Raspberry and Lemon Infused Water for PCOS-Friendly Hydration
Prep: 10 min
Servings: 2
Snack

This Raspberry and Lemon Infused Water for PCOS-Friendly Hydration is a PCOS-friendly recipe with 15 calories, and 4g carbs per serving. Ready in 10 minutes. High in fiber (2g), which supports insulin sensitivity.

Nutrition per Serving

15 Calories
0g Protein
4g Carbs
0g Fat
Grocery list: 1/2 lemon, 10 raspberries. This recipe has a low GI, which is beneficial for managing PCOS.

Ingredients

  • 1/2 lemon (US) or 60 grams (Metric)
  • 10 raspberries (US) or 20 grams (Metric)
  • 2 cups of water (US) or 500 milliliters (Metric)

Instructions

  1. Slice the lemon into thin rounds.
  2. Place the lemon slices and raspberries into a jug.
  3. Pour water over the fruits.
  4. Refrigerate for 2-3 hours to allow the flavors to infuse.
  5. Serve chilled.
This Raspberry and Lemon Infused Water is a refreshing way to stay hydrated while also providing your body with essential nutrients. The lemon provides a good source of vitamin C, which is known to reduce inflammation and regulate insulin levels, both important for managing PCOS. The raspberries add a touch of sweetness and fiber, aiding in digestion. This recipe is quick, easy, and can be personalized to your taste. Enjoy the feeling of empowerment and control over your health with this PCOS-friendly hydration option.

PCOS-Friendly Foods in This Recipe

This recipe contains the following foods that may benefit PCOS management: Lemon.

Lemons can help to prevent oxidative damage to the body, which women with PCOS are often susceptible to. Lemons are also rich in vitamin C, flavonoids, and other antioxidants. They can potentially support the immune system and have other health benefits. Lemons also have a low glycemic index, so they should not cause a rapid rise in blood sugar when consumed in natural form.

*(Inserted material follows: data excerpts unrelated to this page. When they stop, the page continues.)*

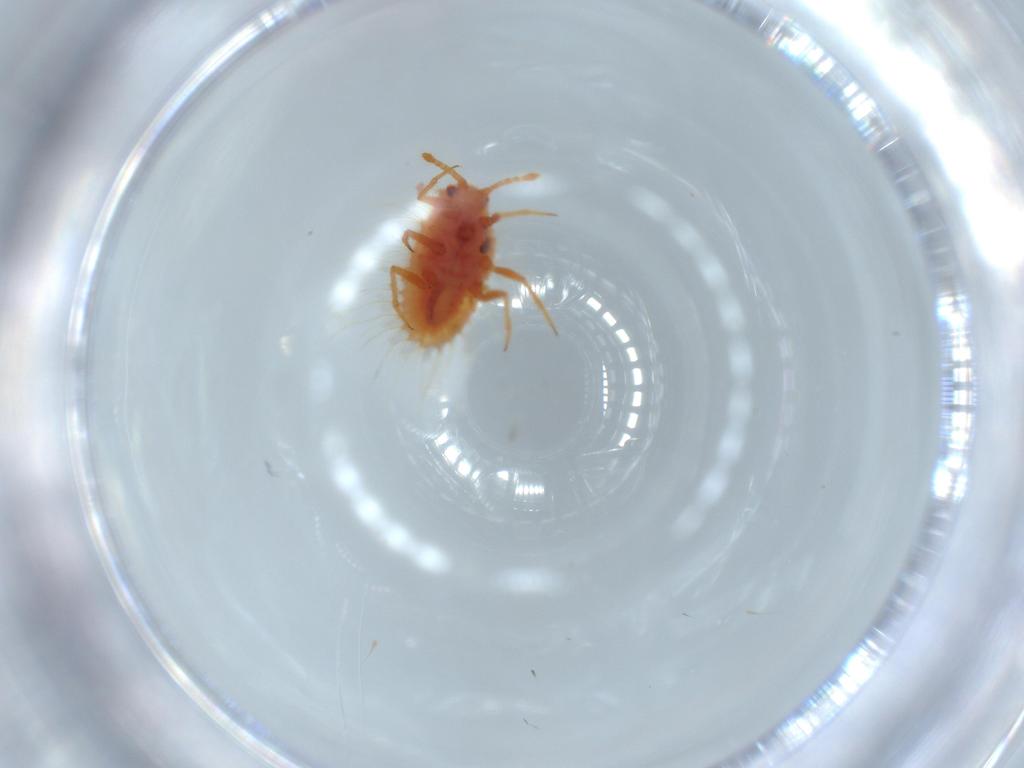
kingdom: Animalia
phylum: Arthropoda
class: Insecta
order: Hemiptera
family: Coccoidea_incertae_sedis
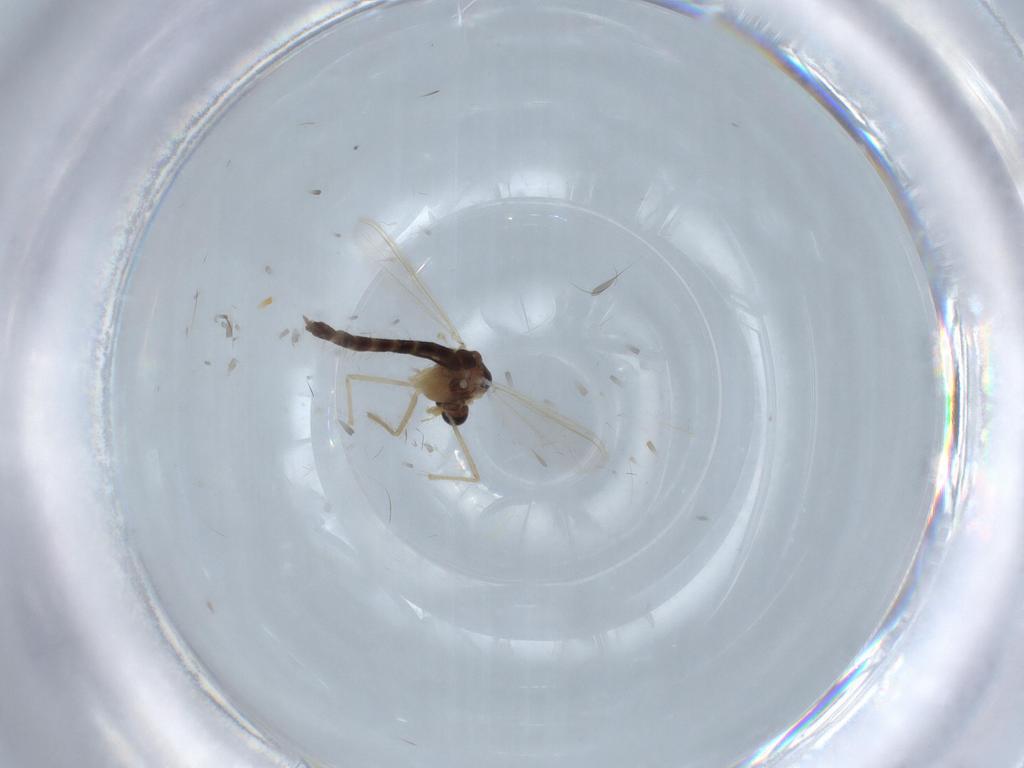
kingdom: Animalia
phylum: Arthropoda
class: Insecta
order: Diptera
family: Chironomidae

You Have a Recipe. But Do You Have a Full Week?

One great recipe is a start. A complete PCOS meal plan is a system. Here is how to go from one meal to a full week of eating that supports your hormones.

1
Take the 60-Second Quiz Tell us your PCOS type, preferences, and goals
2
Get Your 7-Day Meal Plan Personalized meals, grocery list, and prep schedule
3
Stop Guessing Every Day Know exactly what to eat, with recipes like this one built in
Build My Meal Plan

Free. Personalized. No signup required to start.

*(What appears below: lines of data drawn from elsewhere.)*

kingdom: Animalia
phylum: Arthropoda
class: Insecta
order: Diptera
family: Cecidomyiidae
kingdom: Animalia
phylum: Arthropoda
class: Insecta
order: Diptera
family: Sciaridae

Frequently Asked Questions

Yes, this Raspberry and Lemon Infused Water for PCOS-Friendly Hydration recipe is designed to be PCOS-friendly. At 15 calories per serving, it supports balanced blood sugar and hormonal health. It also provides 2g of fiber, which helps with insulin sensitivity.

This recipe takes about 10 minutes total. Prep time is 10 minutes. It makes 2 servings, so you can meal prep for multiple days.

Yes, this recipe works well as a PCOS-friendly Snack. At 15 calories, it fits within typical PCOS meal plan targets for Snack. Pair it with other PCOS-friendly foods throughout the day for balanced nutrition.

This recipe can be part of a structured PCOS meal plan. It makes 2 servings, making it great for meal prep. For a complete weekly plan tailored to your PCOS type, take our free 60-second quiz at pcosmealplanner.com/pcos-quiz to get a personalized 7-day meal plan.